Task goal
Please write out all of the records below exactly as they appear.

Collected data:
= Beginning of Section =
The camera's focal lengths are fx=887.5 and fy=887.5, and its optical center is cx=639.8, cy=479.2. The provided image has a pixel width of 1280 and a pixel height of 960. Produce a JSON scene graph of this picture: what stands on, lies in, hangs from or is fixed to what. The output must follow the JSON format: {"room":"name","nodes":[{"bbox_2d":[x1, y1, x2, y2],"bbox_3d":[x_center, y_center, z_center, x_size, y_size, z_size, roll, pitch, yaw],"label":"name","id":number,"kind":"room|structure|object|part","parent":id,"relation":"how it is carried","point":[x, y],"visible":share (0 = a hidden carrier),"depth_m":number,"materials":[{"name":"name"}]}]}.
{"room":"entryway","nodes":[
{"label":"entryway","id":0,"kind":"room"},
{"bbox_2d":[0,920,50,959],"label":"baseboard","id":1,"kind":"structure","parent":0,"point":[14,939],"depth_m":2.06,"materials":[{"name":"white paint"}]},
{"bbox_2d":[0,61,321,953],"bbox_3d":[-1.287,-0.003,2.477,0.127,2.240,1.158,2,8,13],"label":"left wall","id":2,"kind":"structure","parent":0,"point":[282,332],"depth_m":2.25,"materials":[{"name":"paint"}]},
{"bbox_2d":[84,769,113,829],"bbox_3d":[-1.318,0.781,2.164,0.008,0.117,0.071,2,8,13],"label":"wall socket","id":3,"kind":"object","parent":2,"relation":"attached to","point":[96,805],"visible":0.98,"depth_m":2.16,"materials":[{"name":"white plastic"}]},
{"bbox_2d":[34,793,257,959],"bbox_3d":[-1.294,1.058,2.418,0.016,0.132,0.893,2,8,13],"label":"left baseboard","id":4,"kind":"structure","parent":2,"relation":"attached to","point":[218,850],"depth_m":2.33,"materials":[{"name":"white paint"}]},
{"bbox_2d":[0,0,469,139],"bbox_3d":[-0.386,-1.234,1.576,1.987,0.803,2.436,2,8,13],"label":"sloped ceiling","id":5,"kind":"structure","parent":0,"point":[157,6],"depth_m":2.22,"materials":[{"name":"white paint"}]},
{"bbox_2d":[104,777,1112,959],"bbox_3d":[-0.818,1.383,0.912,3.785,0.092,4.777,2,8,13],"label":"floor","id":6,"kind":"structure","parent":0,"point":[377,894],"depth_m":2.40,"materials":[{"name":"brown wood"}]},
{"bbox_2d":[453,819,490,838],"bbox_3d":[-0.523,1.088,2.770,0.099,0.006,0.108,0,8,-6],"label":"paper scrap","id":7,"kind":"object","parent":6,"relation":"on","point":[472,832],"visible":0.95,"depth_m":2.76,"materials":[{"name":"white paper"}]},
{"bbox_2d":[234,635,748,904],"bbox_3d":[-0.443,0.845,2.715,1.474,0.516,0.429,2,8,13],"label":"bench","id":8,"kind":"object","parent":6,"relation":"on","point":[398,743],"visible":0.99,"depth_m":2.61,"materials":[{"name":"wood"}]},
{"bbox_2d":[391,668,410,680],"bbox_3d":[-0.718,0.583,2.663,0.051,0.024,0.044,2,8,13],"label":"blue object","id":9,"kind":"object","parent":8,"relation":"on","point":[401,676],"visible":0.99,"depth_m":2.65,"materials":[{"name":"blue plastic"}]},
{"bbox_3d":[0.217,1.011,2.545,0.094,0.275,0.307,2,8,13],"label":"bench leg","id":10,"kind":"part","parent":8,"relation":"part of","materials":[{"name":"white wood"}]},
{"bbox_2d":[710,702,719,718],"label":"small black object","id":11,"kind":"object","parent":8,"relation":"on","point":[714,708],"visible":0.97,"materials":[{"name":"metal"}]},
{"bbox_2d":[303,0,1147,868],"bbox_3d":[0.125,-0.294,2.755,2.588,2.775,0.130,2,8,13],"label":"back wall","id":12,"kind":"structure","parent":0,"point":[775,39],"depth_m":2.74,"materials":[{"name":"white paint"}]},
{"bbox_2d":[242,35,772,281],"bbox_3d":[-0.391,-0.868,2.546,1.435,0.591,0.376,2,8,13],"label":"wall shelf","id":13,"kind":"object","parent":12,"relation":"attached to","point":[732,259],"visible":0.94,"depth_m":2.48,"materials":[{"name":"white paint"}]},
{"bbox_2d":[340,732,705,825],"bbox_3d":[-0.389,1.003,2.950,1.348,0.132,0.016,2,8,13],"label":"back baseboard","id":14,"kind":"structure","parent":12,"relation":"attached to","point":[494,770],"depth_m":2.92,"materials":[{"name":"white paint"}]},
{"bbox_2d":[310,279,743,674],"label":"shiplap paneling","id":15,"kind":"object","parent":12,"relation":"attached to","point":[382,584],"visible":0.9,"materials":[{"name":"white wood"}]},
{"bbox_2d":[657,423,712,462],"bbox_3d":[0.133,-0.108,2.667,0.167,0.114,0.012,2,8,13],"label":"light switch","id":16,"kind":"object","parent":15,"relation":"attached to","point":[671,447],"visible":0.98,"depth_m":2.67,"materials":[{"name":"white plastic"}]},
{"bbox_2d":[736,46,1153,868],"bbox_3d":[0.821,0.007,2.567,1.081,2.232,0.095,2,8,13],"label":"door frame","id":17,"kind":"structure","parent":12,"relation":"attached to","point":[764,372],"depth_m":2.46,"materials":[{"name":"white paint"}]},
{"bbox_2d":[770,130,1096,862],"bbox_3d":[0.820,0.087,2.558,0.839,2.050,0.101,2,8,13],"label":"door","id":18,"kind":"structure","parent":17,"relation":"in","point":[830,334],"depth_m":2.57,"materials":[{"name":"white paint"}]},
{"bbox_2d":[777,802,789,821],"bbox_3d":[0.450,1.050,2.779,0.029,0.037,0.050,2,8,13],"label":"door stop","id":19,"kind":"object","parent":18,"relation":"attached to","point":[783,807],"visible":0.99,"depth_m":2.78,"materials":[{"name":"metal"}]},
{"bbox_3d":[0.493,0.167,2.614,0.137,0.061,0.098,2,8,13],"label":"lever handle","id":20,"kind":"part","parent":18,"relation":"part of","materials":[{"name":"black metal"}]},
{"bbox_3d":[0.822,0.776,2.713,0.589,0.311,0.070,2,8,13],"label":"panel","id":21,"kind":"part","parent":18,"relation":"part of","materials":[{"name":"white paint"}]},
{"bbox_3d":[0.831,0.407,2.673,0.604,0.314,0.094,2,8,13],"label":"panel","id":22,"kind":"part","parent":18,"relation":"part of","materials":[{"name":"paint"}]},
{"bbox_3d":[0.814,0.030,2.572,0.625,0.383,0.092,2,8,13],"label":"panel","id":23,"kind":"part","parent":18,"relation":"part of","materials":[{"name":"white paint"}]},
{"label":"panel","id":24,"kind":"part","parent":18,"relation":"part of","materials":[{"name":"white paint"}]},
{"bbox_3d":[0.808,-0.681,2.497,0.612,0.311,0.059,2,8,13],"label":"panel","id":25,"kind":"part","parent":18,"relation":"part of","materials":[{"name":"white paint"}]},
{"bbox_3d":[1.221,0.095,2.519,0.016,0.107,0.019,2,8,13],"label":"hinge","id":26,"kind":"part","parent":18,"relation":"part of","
= End of Section =
Task answer
The camera's focal lengths are fx=887.5 and fy=887.5, and its optical center is cx=639.8, cy=479.2. The provided image has a pixel width of 1280 and a pixel height of 960. Produce a JSON scene graph of this picture: what stands on, lies in, hangs from or is fixed to what. The output must follow the JSON format: {"room":"name","nodes":[{"bbox_2d":[x1, y1, x2, y2],"bbox_3d":[x_center, y_center, z_center, x_size, y_size, z_size, roll, pitch, yaw],"label":"name","id":number,"kind":"room|structure|object|part","parent":id,"relation":"how it is carried","point":[x, y],"visible":share (0 = a hidden carrier),"depth_m":number,"materials":[{"name":"name"}]}]}.
{"room":"entryway","nodes":[
{"label":"entryway","id":0,"kind":"room"},
{"bbox_2d":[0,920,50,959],"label":"baseboard","id":1,"kind":"structure","parent":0,"point":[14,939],"depth_m":2.06,"materials":[{"name":"white paint"}]},
{"bbox_2d":[0,61,321,953],"bbox_3d":[-1.287,-0.003,2.477,0.127,2.240,1.158,2,8,13],"label":"left wall","id":2,"kind":"structure","parent":0,"point":[282,332],"depth_m":2.25,"materials":[{"name":"paint"}]},
{"bbox_2d":[84,769,113,829],"bbox_3d":[-1.318,0.781,2.164,0.008,0.117,0.071,2,8,13],"label":"wall socket","id":3,"kind":"object","parent":2,"relation":"attached to","point":[96,805],"visible":0.98,"depth_m":2.16,"materials":[{"name":"white plastic"}]},
{"bbox_2d":[34,793,257,959],"bbox_3d":[-1.294,1.058,2.418,0.016,0.132,0.893,2,8,13],"label":"left baseboard","id":4,"kind":"structure","parent":2,"relation":"attached to","point":[218,850],"depth_m":2.33,"materials":[{"name":"white paint"}]},
{"bbox_2d":[0,0,469,139],"bbox_3d":[-0.386,-1.234,1.576,1.987,0.803,2.436,2,8,13],"label":"sloped ceiling","id":5,"kind":"structure","parent":0,"point":[157,6],"depth_m":2.22,"materials":[{"name":"white paint"}]},
{"bbox_2d":[104,777,1112,959],"bbox_3d":[-0.818,1.383,0.912,3.785,0.092,4.777,2,8,13],"label":"floor","id":6,"kind":"structure","parent":0,"point":[377,894],"depth_m":2.40,"materials":[{"name":"brown wood"}]},
{"bbox_2d":[453,819,490,838],"bbox_3d":[-0.523,1.088,2.770,0.099,0.006,0.108,0,8,-6],"label":"paper scrap","id":7,"kind":"object","parent":6,"relation":"on","point":[472,832],"visible":0.95,"depth_m":2.76,"materials":[{"name":"white paper"}]},
{"bbox_2d":[234,635,748,904],"bbox_3d":[-0.443,0.845,2.715,1.474,0.516,0.429,2,8,13],"label":"bench","id":8,"kind":"object","parent":6,"relation":"on","point":[398,743],"visible":0.99,"depth_m":2.61,"materials":[{"name":"wood"}]},
{"bbox_2d":[391,668,410,680],"bbox_3d":[-0.718,0.583,2.663,0.051,0.024,0.044,2,8,13],"label":"blue object","id":9,"kind":"object","parent":8,"relation":"on","point":[401,676],"visible":0.99,"depth_m":2.65,"materials":[{"name":"blue plastic"}]},
{"bbox_3d":[0.217,1.011,2.545,0.094,0.275,0.307,2,8,13],"label":"bench leg","id":10,"kind":"part","parent":8,"relation":"part of","materials":[{"name":"white wood"}]},
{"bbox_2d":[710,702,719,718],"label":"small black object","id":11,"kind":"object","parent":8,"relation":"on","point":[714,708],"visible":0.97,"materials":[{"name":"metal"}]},
{"bbox_2d":[303,0,1147,868],"bbox_3d":[0.125,-0.294,2.755,2.588,2.775,0.130,2,8,13],"label":"back wall","id":12,"kind":"structure","parent":0,"point":[775,39],"depth_m":2.74,"materials":[{"name":"white paint"}]},
{"bbox_2d":[242,35,772,281],"bbox_3d":[-0.391,-0.868,2.546,1.435,0.591,0.376,2,8,13],"label":"wall shelf","id":13,"kind":"object","parent":12,"relation":"attached to","point":[732,259],"visible":0.94,"depth_m":2.48,"materials":[{"name":"white paint"}]},
{"bbox_2d":[340,732,705,825],"bbox_3d":[-0.389,1.003,2.950,1.348,0.132,0.016,2,8,13],"label":"back baseboard","id":14,"kind":"structure","parent":12,"relation":"attached to","point":[494,770],"depth_m":2.92,"materials":[{"name":"white paint"}]},
{"bbox_2d":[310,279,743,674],"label":"shiplap paneling","id":15,"kind":"object","parent":12,"relation":"attached to","point":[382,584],"visible":0.9,"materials":[{"name":"white wood"}]},
{"bbox_2d":[657,423,712,462],"bbox_3d":[0.133,-0.108,2.667,0.167,0.114,0.012,2,8,13],"label":"light switch","id":16,"kind":"object","parent":15,"relation":"attached to","point":[671,447],"visible":0.98,"depth_m":2.67,"materials":[{"name":"white plastic"}]},
{"bbox_2d":[736,46,1153,868],"bbox_3d":[0.821,0.007,2.567,1.081,2.232,0.095,2,8,13],"label":"door frame","id":17,"kind":"structure","parent":12,"relation":"attached to","point":[764,372],"depth_m":2.46,"materials":[{"name":"white paint"}]},
{"bbox_2d":[770,130,1096,862],"bbox_3d":[0.820,0.087,2.558,0.839,2.050,0.101,2,8,13],"label":"door","id":18,"kind":"structure","parent":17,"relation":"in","point":[830,334],"depth_m":2.57,"materials":[{"name":"white paint"}]},
{"bbox_2d":[777,802,789,821],"bbox_3d":[0.450,1.050,2.779,0.029,0.037,0.050,2,8,13],"label":"door stop","id":19,"kind":"object","parent":18,"relation":"attached to","point":[783,807],"visible":0.99,"depth_m":2.78,"materials":[{"name":"metal"}]},
{"bbox_3d":[0.493,0.167,2.614,0.137,0.061,0.098,2,8,13],"label":"lever handle","id":20,"kind":"part","parent":18,"relation":"part of","materials":[{"name":"black metal"}]},
{"bbox_3d":[0.822,0.776,2.713,0.589,0.311,0.070,2,8,13],"label":"panel","id":21,"kind":"part","parent":18,"relation":"part of","materials":[{"name":"white paint"}]},
{"bbox_3d":[0.831,0.407,2.673,0.604,0.314,0.094,2,8,13],"label":"panel","id":22,"kind":"part","parent":18,"relation":"part of","materials":[{"name":"paint"}]},
{"bbox_3d":[0.814,0.030,2.572,0.625,0.383,0.092,2,8,13],"label":"panel","id":23,"kind":"part","parent":18,"relation":"part of","materials":[{"name":"white paint"}]},
{"label":"panel","id":24,"kind":"part","parent":18,"relation":"part of","materials":[{"name":"white paint"}]},
{"bbox_3d":[0.808,-0.681,2.497,0.612,0.311,0.059,2,8,13],"label":"panel","id":25,"kind":"part","parent":18,"relation":"part of","materials":[{"name":"white paint"}]},
{"bbox_3d":[1.221,0.095,2.519,0.016,0.107,0.019,2,8,13],"label":"hinge","id":26,"kind":"part","parent":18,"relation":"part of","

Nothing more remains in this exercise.